Pedro Luis Veliz Martinez, diretor do Conselho Nacional de Sociedades Científicas da Saúde, disse que os intercâmbios neste setor não podem ser resumidos a situações de catástrofes ou epidemias, como é o caso do enfrentamento conjunta ao Ébola na África ocidental. “A colaboração é também respeitar o trabalhador internacionalista cubano e não induzir à deserção dos profissionais da saúde em países terceiros, o que dilacera a formação de recursos humanos de nosso povo”.
Ele também destacou a possibilidade de que seja aberta a venda de produtos cubanos no mercado dos EUA. “Temos conseguido muitas coisas com nosso esforço e sacrifício. Não aceitamos esse olhar de superioridade porque nós, neste domínio, temos provado nosso valor”.
Nicolay Casano, por sua vez, é uma evidência tangível de que poderia ser alcançado. Sentado ao lado de dezenas de outros colegas, este estudante de segundo ano, de Nova York, que estuda o segundo ano de Medicina, relata que os cubanos têm “um coração muito grande”. Mesmo com a presença do bloqueio teve a oportunidade de começar a estudar sua carreira na Ilha e diz que, em seguida, pretende voltar à sua comunidade para fazer a diferença no conceito de atendimento ao paciente que não se baseie no dinheiro.
NOSSO PRÓPRIO MODELO
“O futuro de Cuba deve estar nas mãos do povo cubano”. Com essas e outras palavras Obama expressou-se em futuro, acerca de uma realidade que muitos apreciam no presente.

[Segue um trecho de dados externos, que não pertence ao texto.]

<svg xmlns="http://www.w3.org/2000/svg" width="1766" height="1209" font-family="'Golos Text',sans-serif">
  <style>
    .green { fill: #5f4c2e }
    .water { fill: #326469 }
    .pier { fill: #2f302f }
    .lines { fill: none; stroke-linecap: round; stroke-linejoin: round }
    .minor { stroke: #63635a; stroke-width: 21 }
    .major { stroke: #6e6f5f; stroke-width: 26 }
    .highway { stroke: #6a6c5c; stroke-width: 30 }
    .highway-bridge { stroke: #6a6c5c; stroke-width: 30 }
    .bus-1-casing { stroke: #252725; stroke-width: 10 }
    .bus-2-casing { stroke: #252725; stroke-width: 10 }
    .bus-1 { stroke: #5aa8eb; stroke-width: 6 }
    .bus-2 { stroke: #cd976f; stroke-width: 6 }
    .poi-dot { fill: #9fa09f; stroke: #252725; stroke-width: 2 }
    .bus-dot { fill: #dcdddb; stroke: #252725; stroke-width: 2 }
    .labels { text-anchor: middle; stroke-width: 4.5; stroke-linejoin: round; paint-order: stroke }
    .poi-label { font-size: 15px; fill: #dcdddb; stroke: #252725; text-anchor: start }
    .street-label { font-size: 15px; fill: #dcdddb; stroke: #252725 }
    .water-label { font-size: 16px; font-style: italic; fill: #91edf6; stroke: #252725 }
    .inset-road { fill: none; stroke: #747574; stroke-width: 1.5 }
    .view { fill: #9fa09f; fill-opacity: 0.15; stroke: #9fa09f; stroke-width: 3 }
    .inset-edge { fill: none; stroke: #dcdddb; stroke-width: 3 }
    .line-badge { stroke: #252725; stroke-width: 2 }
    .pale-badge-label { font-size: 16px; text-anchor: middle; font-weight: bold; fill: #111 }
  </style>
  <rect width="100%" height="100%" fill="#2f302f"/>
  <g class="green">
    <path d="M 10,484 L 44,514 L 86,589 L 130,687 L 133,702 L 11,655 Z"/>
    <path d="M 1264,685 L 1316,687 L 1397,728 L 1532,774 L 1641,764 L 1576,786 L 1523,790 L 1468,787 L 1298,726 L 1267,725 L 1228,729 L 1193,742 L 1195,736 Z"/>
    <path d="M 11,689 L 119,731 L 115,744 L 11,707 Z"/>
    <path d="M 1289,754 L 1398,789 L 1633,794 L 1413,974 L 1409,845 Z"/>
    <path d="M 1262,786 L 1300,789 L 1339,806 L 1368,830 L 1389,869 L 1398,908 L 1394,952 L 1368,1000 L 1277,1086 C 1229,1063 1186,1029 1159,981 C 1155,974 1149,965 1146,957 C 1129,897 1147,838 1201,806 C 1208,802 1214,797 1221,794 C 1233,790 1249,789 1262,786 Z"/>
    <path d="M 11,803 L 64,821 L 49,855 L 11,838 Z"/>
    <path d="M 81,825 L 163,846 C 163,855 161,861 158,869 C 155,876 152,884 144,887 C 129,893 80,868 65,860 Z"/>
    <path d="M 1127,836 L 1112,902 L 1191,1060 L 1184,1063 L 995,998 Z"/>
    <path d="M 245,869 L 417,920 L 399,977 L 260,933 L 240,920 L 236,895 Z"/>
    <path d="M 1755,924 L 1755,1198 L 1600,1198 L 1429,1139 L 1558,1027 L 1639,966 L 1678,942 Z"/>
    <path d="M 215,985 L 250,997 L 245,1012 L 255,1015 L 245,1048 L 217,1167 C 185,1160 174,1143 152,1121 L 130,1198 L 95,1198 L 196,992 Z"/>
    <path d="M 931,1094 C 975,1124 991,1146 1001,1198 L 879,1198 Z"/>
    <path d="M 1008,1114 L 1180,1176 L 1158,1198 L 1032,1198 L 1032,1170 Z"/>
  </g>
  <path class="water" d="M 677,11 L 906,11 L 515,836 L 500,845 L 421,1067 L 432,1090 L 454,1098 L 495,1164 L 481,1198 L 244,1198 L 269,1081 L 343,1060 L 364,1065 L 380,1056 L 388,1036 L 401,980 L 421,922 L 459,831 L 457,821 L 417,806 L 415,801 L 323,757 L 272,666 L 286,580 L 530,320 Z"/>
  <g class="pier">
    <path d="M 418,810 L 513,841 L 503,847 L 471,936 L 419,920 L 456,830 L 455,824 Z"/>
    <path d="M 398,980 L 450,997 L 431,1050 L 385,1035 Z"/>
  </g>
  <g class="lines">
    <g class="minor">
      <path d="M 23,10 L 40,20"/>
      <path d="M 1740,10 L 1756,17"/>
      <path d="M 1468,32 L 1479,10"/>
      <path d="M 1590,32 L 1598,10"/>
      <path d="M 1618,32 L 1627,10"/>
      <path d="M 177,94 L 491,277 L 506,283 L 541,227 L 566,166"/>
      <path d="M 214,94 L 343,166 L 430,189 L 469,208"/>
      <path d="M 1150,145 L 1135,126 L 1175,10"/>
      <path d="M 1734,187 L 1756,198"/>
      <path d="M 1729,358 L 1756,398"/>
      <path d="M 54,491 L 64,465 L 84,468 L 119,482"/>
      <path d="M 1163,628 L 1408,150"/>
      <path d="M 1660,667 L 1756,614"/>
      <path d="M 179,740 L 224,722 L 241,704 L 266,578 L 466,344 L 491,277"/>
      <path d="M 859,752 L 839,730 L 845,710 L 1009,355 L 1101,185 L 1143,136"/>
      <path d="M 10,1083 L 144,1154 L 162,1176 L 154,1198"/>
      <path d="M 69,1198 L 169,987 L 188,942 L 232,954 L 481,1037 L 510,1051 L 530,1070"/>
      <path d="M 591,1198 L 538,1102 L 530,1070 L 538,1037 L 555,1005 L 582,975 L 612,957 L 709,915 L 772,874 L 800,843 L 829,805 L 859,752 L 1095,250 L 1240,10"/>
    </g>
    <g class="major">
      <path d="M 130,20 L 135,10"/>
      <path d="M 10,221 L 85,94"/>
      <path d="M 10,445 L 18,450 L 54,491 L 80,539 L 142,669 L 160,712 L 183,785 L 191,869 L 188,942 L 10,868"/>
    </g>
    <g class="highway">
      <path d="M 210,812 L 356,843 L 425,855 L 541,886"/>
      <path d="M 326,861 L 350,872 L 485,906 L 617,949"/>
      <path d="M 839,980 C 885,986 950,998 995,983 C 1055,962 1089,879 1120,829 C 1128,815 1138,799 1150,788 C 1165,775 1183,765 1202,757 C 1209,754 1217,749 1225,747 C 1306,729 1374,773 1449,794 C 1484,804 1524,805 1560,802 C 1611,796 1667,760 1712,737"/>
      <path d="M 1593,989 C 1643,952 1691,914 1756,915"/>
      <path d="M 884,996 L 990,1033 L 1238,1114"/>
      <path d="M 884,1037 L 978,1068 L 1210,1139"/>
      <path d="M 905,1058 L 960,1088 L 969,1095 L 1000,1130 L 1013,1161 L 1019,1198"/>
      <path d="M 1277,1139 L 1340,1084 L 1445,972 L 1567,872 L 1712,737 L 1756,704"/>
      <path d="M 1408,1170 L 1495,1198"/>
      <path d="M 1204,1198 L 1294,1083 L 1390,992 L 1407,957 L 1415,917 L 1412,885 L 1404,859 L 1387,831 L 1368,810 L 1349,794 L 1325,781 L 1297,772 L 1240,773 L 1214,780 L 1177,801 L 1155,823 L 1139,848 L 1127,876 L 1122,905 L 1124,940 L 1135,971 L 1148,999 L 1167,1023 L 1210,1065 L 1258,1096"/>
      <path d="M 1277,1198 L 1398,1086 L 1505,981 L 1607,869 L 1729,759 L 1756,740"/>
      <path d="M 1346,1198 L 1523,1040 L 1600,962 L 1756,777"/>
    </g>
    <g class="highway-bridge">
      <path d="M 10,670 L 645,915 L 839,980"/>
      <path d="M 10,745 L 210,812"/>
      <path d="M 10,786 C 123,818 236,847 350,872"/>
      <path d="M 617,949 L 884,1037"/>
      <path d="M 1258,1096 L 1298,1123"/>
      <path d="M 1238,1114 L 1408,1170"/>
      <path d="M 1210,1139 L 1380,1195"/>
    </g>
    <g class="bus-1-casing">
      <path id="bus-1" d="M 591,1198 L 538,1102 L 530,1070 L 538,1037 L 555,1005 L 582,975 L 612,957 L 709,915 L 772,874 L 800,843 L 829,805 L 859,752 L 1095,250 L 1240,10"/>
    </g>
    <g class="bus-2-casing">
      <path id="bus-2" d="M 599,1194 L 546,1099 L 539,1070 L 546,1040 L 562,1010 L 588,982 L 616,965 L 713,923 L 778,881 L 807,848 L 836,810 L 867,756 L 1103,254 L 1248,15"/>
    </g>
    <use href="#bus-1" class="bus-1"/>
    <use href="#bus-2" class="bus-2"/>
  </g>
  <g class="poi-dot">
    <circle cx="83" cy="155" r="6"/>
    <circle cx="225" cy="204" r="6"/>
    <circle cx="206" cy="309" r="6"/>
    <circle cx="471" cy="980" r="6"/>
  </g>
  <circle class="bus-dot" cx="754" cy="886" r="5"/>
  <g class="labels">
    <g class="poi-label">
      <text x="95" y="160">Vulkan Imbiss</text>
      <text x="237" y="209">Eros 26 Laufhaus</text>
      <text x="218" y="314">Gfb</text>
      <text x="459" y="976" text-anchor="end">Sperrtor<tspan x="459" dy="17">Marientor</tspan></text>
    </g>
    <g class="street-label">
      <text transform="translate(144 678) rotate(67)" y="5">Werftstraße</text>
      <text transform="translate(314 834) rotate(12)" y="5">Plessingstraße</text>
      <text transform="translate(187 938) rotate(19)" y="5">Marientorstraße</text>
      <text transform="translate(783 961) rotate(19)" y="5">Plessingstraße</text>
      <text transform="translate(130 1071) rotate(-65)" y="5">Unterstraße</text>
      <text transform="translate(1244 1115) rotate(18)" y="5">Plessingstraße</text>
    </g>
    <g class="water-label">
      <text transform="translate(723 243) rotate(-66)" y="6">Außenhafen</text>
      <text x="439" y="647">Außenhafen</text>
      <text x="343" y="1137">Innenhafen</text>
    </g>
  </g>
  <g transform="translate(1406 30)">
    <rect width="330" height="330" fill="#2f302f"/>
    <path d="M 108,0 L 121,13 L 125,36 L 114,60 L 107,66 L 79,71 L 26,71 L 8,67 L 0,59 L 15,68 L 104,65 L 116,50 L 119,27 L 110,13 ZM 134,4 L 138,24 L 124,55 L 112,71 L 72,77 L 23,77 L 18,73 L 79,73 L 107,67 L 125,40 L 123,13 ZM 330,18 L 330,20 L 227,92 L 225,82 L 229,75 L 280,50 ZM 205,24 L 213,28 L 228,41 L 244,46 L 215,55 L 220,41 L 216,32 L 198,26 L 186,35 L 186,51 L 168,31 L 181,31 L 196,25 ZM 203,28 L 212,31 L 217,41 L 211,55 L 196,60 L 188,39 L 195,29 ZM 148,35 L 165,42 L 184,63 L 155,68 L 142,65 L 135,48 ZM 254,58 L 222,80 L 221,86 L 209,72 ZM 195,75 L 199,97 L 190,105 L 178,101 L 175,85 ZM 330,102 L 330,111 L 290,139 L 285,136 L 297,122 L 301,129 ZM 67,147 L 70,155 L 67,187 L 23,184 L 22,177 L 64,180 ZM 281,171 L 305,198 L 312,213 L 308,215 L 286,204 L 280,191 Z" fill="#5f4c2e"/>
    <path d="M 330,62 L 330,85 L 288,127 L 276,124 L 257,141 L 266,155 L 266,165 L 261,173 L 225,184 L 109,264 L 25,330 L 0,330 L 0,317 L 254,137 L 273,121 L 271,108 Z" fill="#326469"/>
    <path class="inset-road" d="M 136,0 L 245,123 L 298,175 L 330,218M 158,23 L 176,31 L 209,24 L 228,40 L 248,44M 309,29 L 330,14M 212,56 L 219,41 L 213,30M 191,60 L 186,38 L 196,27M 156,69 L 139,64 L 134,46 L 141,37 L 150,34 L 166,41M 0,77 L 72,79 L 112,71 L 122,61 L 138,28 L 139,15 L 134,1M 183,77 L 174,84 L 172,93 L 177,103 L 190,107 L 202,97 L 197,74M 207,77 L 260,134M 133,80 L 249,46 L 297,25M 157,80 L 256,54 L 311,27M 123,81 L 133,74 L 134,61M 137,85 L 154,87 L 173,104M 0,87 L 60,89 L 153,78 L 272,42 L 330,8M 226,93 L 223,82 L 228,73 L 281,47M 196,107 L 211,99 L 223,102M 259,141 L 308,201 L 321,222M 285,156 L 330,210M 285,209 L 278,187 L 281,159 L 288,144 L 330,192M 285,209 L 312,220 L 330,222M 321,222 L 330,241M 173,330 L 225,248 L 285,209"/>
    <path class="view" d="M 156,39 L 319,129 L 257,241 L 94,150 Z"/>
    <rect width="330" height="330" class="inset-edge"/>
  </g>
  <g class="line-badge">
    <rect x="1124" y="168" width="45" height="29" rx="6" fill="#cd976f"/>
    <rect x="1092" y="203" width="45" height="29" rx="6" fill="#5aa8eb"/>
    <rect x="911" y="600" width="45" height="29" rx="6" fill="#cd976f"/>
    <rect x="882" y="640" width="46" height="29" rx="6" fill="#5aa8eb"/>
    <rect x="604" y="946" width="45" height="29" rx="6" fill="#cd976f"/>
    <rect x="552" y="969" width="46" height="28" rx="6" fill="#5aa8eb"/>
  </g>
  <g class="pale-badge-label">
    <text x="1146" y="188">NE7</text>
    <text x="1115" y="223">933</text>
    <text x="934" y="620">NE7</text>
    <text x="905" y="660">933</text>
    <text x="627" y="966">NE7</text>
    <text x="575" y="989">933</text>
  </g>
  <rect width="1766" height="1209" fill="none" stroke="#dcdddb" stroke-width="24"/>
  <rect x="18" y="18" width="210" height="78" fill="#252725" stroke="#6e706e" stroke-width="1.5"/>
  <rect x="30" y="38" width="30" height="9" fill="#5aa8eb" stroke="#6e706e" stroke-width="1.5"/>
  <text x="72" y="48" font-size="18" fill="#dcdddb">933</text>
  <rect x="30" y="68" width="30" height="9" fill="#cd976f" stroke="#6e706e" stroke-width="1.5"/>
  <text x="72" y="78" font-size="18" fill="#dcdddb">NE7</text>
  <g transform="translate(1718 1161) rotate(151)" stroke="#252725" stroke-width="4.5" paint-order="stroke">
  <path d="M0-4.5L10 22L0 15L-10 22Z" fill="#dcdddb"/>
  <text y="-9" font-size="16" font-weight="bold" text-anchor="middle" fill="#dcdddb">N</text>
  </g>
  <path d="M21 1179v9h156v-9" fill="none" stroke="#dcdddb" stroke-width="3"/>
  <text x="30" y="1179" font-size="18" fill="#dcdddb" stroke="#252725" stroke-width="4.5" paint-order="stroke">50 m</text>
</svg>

O cantor e compositor Raul Torres diz que Obama destacou vários elementos positivos da realidade cubana, mas desconheceu que são o fruto da própria Revolução.
“Nós somos jovens com poder, que temos a oportunidade de fazer o que queremos neste país, além de ter algo tão importante como a certeza da educação e da saúde”, disse o autor de peças como Candil de Nieve e Regreso del Amigo.
“Nos Estados Unidos temos uma imagem clara do que pode fazer o povo cubano e isso se chama Miami”, disse Obama em outro ponto do seu discurso.
O professor Leyde Rodriguez disse a este jornal que as transformações que ocorrem no país não são para “copiar o modelo político de ninguém”.
Luis René Fernández, professor e pesquisador do Centro de Estudos Hemisféricos e dos Estados Unidos, na Universidade de Havana, assegura que as mudanças que experimenta o país são guiadas pelo objetivo de construir um socialismo próspero e sustentável, inspirado no projeto nacional dos grandes pensadores políticos e patriotas do nosso país.
Disse que a melhoria começou pela parte socioeconômica, mas isso não significa que não existam outros setores, tais como o sistema sóciopolítico, que também deve ser melhorado. A este respeito, ele citou a explicação oferecida recentemente em uma entrevista coletiva pelo presidente Raúl Castro sobre direitos humanos e democracia. “Ninguém sabe exatamente como poderá ser esse socialismo, mas tem de ser à nossa medida, à cubana”.
O livro de Peter Kornbluh, publicado em 2014, termina com uma série de recomendações para melhorar as relações entre Washington e Havana.
A pedido deste jornal, Kornbluh concordou em resumir em uma única ideia o que deve acontecer para continuar avançando neste caminho: “Os Estados Unidos devem tratar Cuba com respeito, como um país independente no que diz respeito à sua soberania, não podem ditar o futuro ou as ações do governo ou do povo”.